[SOURCE PASSAGE Boundary: Start]

Anova(lm_model, type = 3)  
#> Anova Table (Type III tests)
#> 
#> Response: exam
#>             Sum Sq  Df F value    Pr(>F)    
#> (Intercept) 170939   1 946.973 < 2.2e-16 ***
#> Class         4621   1  25.597 7.837e-07 ***
#> Residuals    48196 267                      
#> ---
#> Signif. codes:  
#> 0 '***' 0.001 '**' 0.01 '*' 0.05 '.' 0.1 ' ' 1

Kmeans

pre_clean <- pre_clean %>%
  mutate(across(all_of(c("ASCI_IA", "AMSC", "EB", "MSLQ", "CSC")), ~ scale(.)[,1], .names = "z_{.col}"))

dfk <- pre_clean %>%
  dplyr::select(z_ASCI_IA, z_AMSC, z_EB, z_MSLQ, z_CSC, exam, grading)

# Step 1: Select specific variables for clustering
dfk_selected <- dfk %>%
  dplyr::select(z_AMSC, z_ASCI_IA, z_CSC, z_EB, z_MSLQ) 

# Step 2: Scale the selected data
dfk_scaled <- scale(dfk_selected)

# Step 3: Set random seed for reproducibility
set.seed(123)

# Step 4: Run K-means for k = 2 to 10 and store total within-cluster sum of squares
wss <- numeric(9)
kmeans_results <- list()

for (k in 2:10) {
  km <- kmeans(dfk_scaled, centers = k, nstart = 10, iter.max = 25)
  wss[k - 1] <- km$tot.withinss
  kmeans_results[[as.character(k)]] <- km
}

# Step 5: Plot Elbow Method to choose optimal k
plot(2:10, wss, type = "b", pch = 19,
     xlab = "Number of Clusters (k)",
     ylab = "Total Within-Cluster Sum of Squares",
     main = "Elbow Method for Optimal k")


# Step 6: Assign cluster labels to the original selected data for chosen k
chosen_k <- 2
dfk_clustered <- dfk_selected %>%
  mutate(Cluster = factor(kmeans_results[[as.character(chosen_k)]]$cluster))

# Step 7: Visualize the clusters using PCA
fviz_cluster(kmeans_results[[as.character(chosen_k)]], data = dfk_scaled,
             geom = "point", ellipse.type = "convex",
             main = paste("K-means Clustering (k =", chosen_k, ")"))

kmeans_results[["2"]]$size
#> [1] 160 109

fviz_nbclust(dfk_clustered, kmeans, method = "wss") #choose 3

elbow plot

# Step 1: Add WSS for k = 1
# (Only if it wasn’t previously computed)
set.seed(123)
km1 <- kmeans(dfk_scaled, centers = 1, nstart = 10, iter.max = 25)
wss_full <- c(km1$tot.withinss, wss)  # Add k=1 to the front

# Step 2: Recreate full dataframe
elbow_df <- data.frame(
  k = 1:10,
  wss = wss_full
)

# Step 3: Create the updated plot
plot.wss <- ggplot(elbow_df, aes(x = k, y = wss)) +
  geom_line(color = "steelblue", linewidth = 1) +
  geom_point(color = "steelblue", size = 3) +
  scale_x_continuous(breaks = 1:10) +
  scale_y_continuous(limits = c(400, 1400)) +  # << Set y-axis range
  labs(
    x = expression("Number of clusters (" * italic(k) * ")"),
    y = "Total Within Sum of Squares (WSS)"

[SOURCE PASSAGE Boundary: End]
[RAW DATA Boundary: Start]

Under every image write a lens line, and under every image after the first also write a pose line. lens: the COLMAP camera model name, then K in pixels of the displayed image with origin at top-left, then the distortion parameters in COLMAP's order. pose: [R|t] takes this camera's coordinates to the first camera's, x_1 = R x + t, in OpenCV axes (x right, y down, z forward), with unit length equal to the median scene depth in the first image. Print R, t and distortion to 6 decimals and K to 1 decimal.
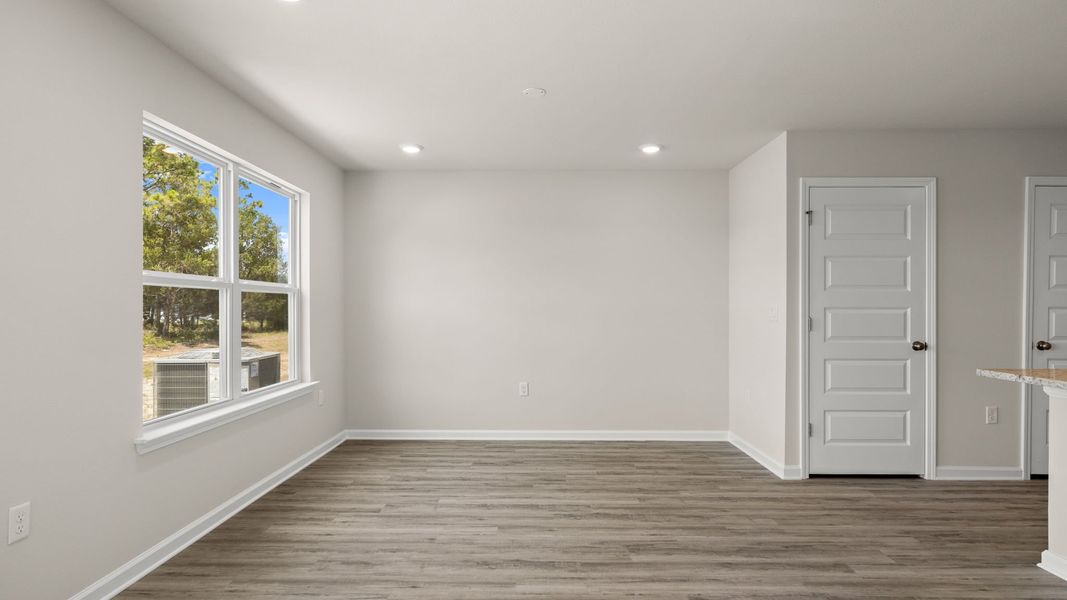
lens RADIAL K [[549.5, 0, 534.4], [0, 549.5, 309.0], [0, 0, 1]] dist [-0.003000, 0.000179]
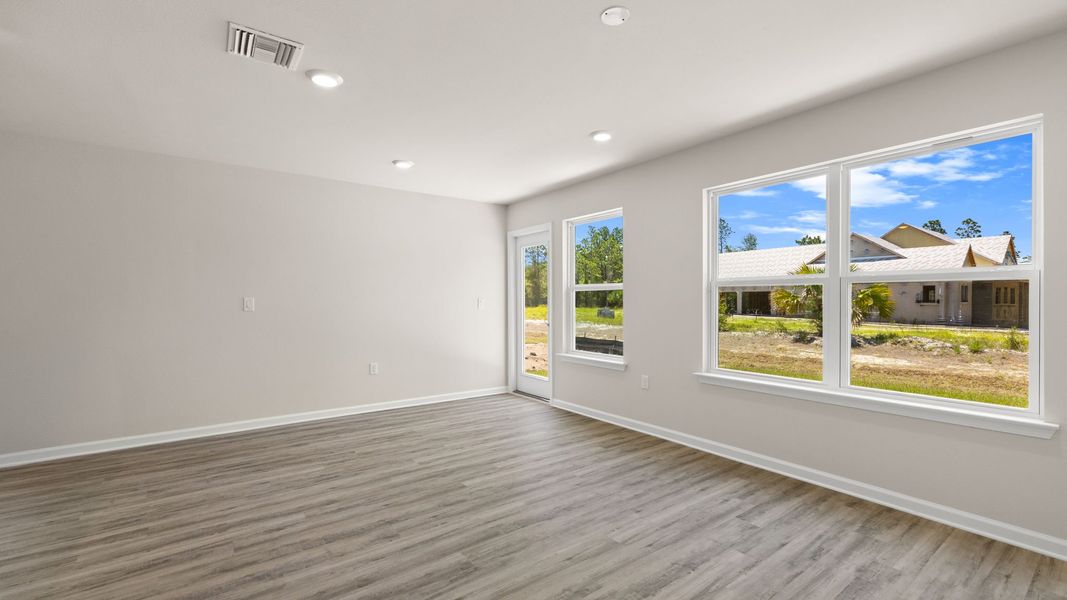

[RAW DATA Boundary: End]

## YOUR INSTRUCTIONS
For each statement, answer yes or no depending on whether it agrees with the R clustering code, and quote the words that decide it. 1. The random seed is set to 123. 2. K-means is run with nstart set to 25. 3. With k = 2, the clusters contain 160 and 109 observations. The lines have no part in this.

## RESULT FOR THIS TASK
1. Yes: "set.seed(123)"
2. No: "nstart = 10, iter.max = 25"
3. Yes: "[1] 160 109"